Morano v Westchester Paving & Sealing Corp.
2004 NY Slip Op 03533 [7 AD3d 495]
May 3, 2004
Appellate Division, Second Department
Published by New York State Law Reporting Bureau pursuant to Judiciary Law § 431.
As corrected through Wednesday, July 28, 2004
Michael Morano v Westchester Paving & Sealing Corp.
Michael Morano et al., Appellants,
Westchester Paving & Sealing Corp. et al., Defendants, and Columbus Construction Corp. et al., Respondents.
In an action to recover damages for personal injuries, etc., the plaintiffs appeal, as limited by their brief, from so much of an order of the Supreme Court, Westchester County (Colabella, J.), entered September 27, 2002, as denied their motion to strike the respective answers of the defendants Columbus Construction Corp. and Dynapac Manufacturing, Inc.
Ordered that the order is affirmed insofar as appealed from, with costs.
The plaintiff Michael Morano allegedly was injured when an asphalt roller, owned by the defendant Columbus Construction Corp. (hereinafter Columbus) and manufactured by the defendant Dynapac Manufacturing, Inc. (hereinafter Dynapac), allegedly malfunctioned and crashed into him. During discovery a former employee of Columbus testified at a deposition that he kept logbooks of any maintenance performed on Columbus's equipment, including the subject roller. However, a current employee of Columbus testified at a deposition that he searched for all [*2]maintenance records and only discovered one logbook, which he discarded after ripping out the page pertaining to the subject roller. This page was provided to the plaintiffs.
Dynapac produced a witness for deposition who was unable to answer at least 10 questions concerning the subject roller. In opposition to the plaintiffs' motion to strike its answer, Dynapac submitted an affidavit in which its president averred that it had no employee with more knowledge than the witness that was produced. In denying the plaintiffs' motion to strike the respective answers of Columbus and Dynapac, the Supreme Court precluded Columbus from introducing at trial any records of the subject roller that had not been provided to the plaintiffs, and permitted the plaintiffs to seek an instruction that the jury draw an adverse inference against Columbus if it found that Columbus failed to produce documents within its control or destroyed critical evidence.
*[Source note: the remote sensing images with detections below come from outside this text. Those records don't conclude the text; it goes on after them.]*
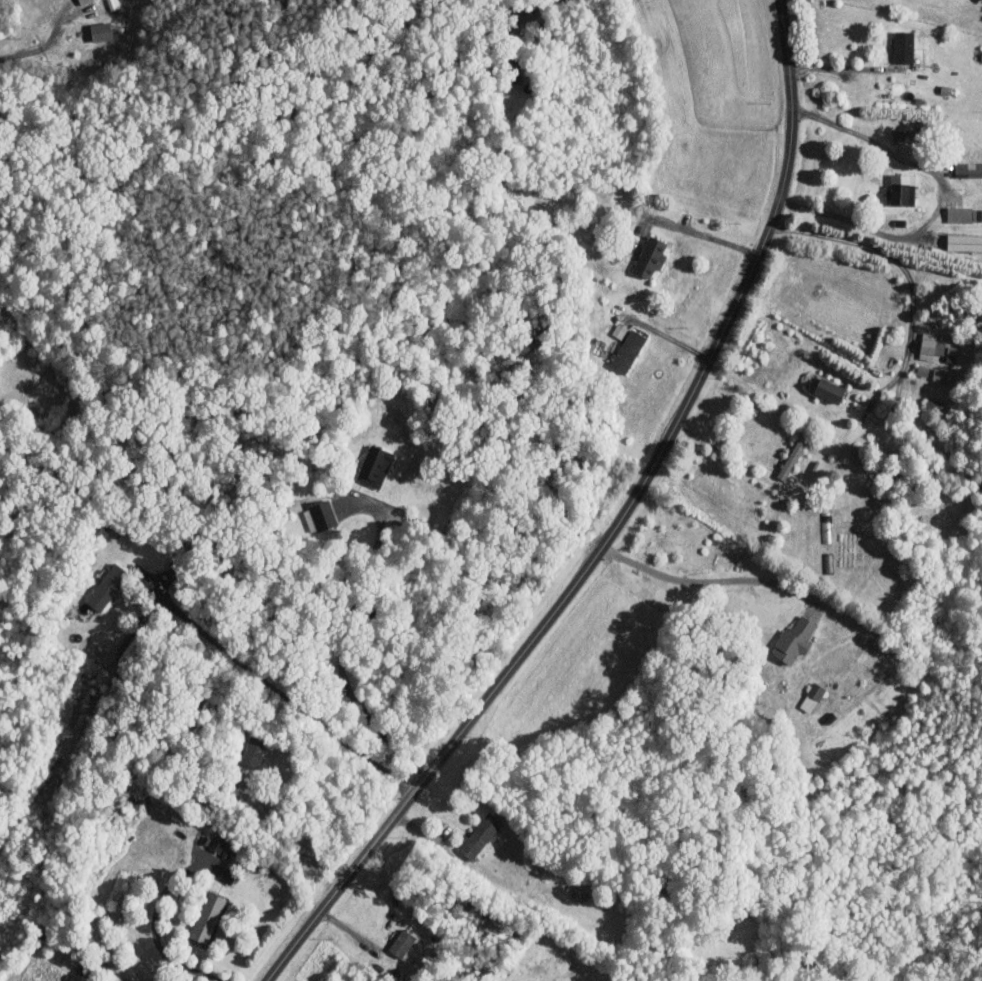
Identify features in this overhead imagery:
road: (545, 5)
building: (99, 31)
building: (903, 47)
road: (41, 48)
road: (837, 68)
building: (974, 169)
building: (900, 190)
road: (945, 198)
building: (964, 214)
road: (707, 236)
building: (964, 242)
building: (649, 257)
road: (904, 267)
building: (929, 345)
building: (624, 346)
building: (943, 374)
building: (826, 388)
building: (374, 466)
building: (318, 516)
road: (613, 528)
road: (702, 580)
building: (106, 586)
building: (793, 639)
road: (342, 641)
road: (276, 690)
building: (811, 696)
building: (251, 751)
road: (275, 833)
building: (478, 834)
building: (206, 917)
road: (153, 929)
building: (400, 942)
CPLR 3126 provides that a court may, in its discretion, impose a wide range of penalties upon a party that "refuses to obey an order for disclosure" or "wilfully fails to disclose information which the court finds ought to have been disclosed." The penalties set forth by the statute include: (1) deciding the disputed issue in favor of the prejudiced party, (2) precluding the disobedient party from producing evidence at trial on the disputed issue, or (3) striking the pleadings of the disobedient party.
While the nature and degree of the penalty to be imposed pursuant to CPLR 3126 are matters of discretion (see Birch Hill Farm v Reed, 272 AD2d 282 ), "the drastic remedy of striking an answer is inappropriate absent a clear showing that the failure to comply with discovery demands is willful, contumacious, or in bad faith" (Kubacka v Town of N. Hempstead, 240 AD2d 374, 375  [internal quotation marks omitted]; see Frias v Fortini, 240 AD2d 467 ).
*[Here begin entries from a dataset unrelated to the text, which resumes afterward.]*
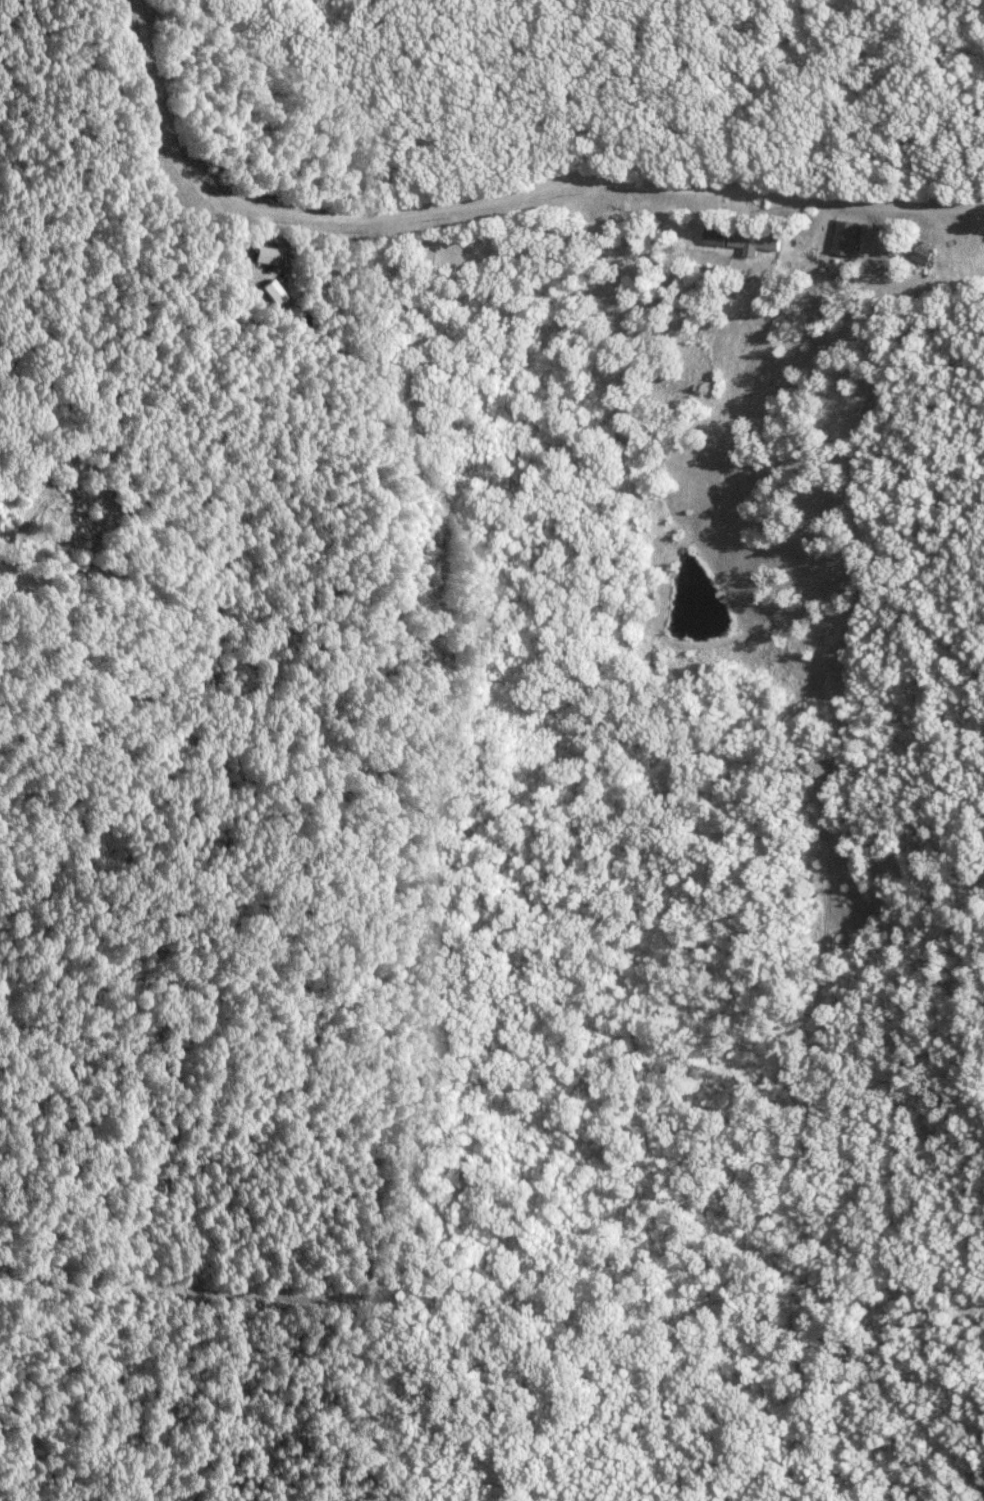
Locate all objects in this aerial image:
road: (495, 188)
building: (844, 239)
building: (741, 240)
building: (472, 249)
building: (920, 252)

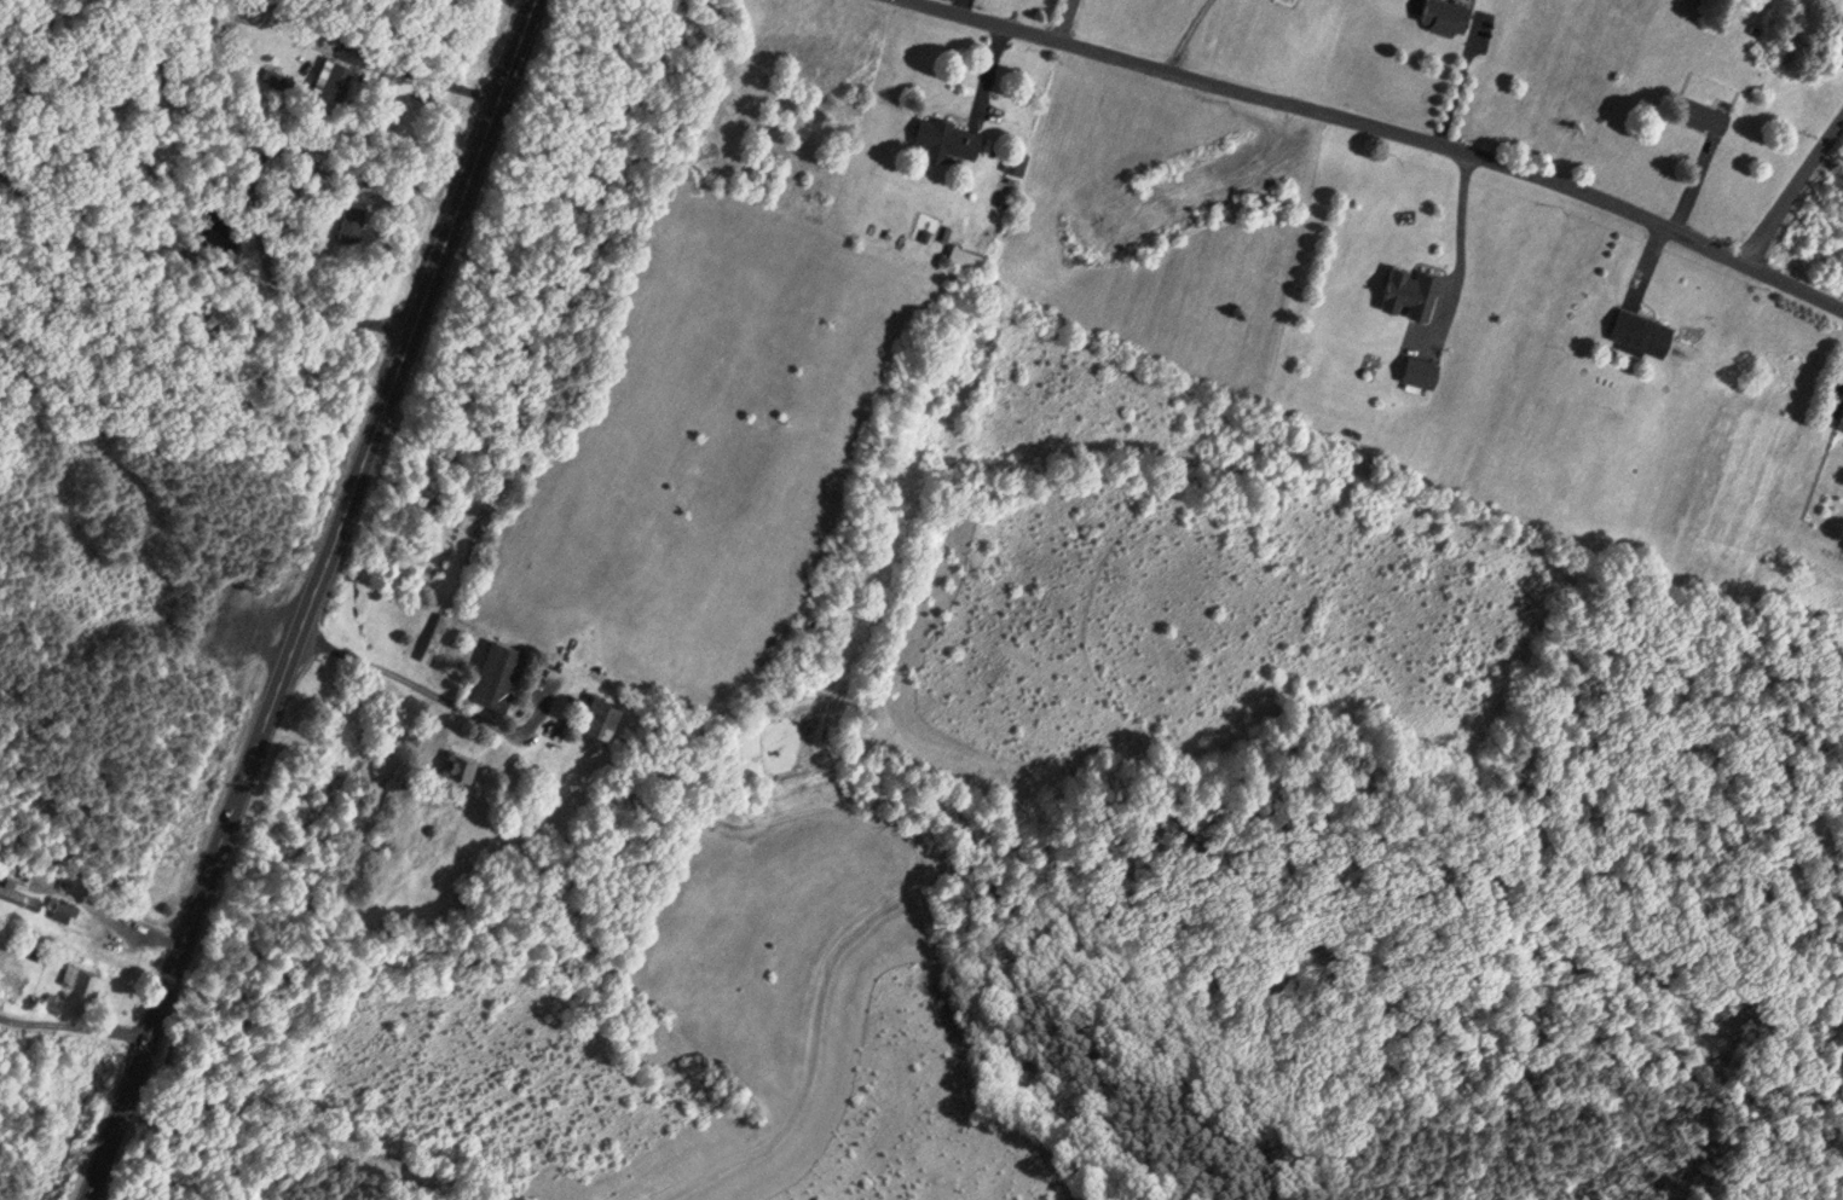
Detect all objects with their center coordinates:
road: (960, 4)
building: (1448, 12)
road: (1067, 17)
road: (991, 65)
building: (334, 72)
road: (429, 81)
road: (1456, 87)
building: (1701, 107)
road: (1392, 129)
building: (947, 131)
building: (1017, 155)
road: (1793, 182)
road: (1690, 184)
road: (380, 216)
road: (1460, 240)
building: (968, 251)
road: (1648, 254)
road: (200, 262)
building: (1412, 284)
building: (1643, 325)
building: (1421, 366)
road: (1840, 371)
building: (1841, 416)
road: (307, 600)
building: (435, 634)
building: (497, 669)
building: (603, 709)
building: (460, 760)
building: (63, 906)
building: (82, 975)
road: (70, 1031)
The Supreme Court providently exercised its discretion in denying the plaintiffs' motion to strike the answers of Columbus and Dynapac. The plaintiffs did not clearly show that Columbus failed to comply with their demands for maintenance records or that, if it did, such failure was willful, contumacious, or in bad faith. In any event, the sanction imposed by the Supreme Court was appropriate. Moreover, the record conclusively demonstrated that Dynapac had no person in its employ or under its control who could add any information to that furnished by the employee produced at the deposition (see McIntosh v Flight Safety, 54 AD2d 559 ).
The plaintiffs' remaining contentions are without merit. Santucci, J.P., S. Miller, Schmidt and Townes, JJ., concur.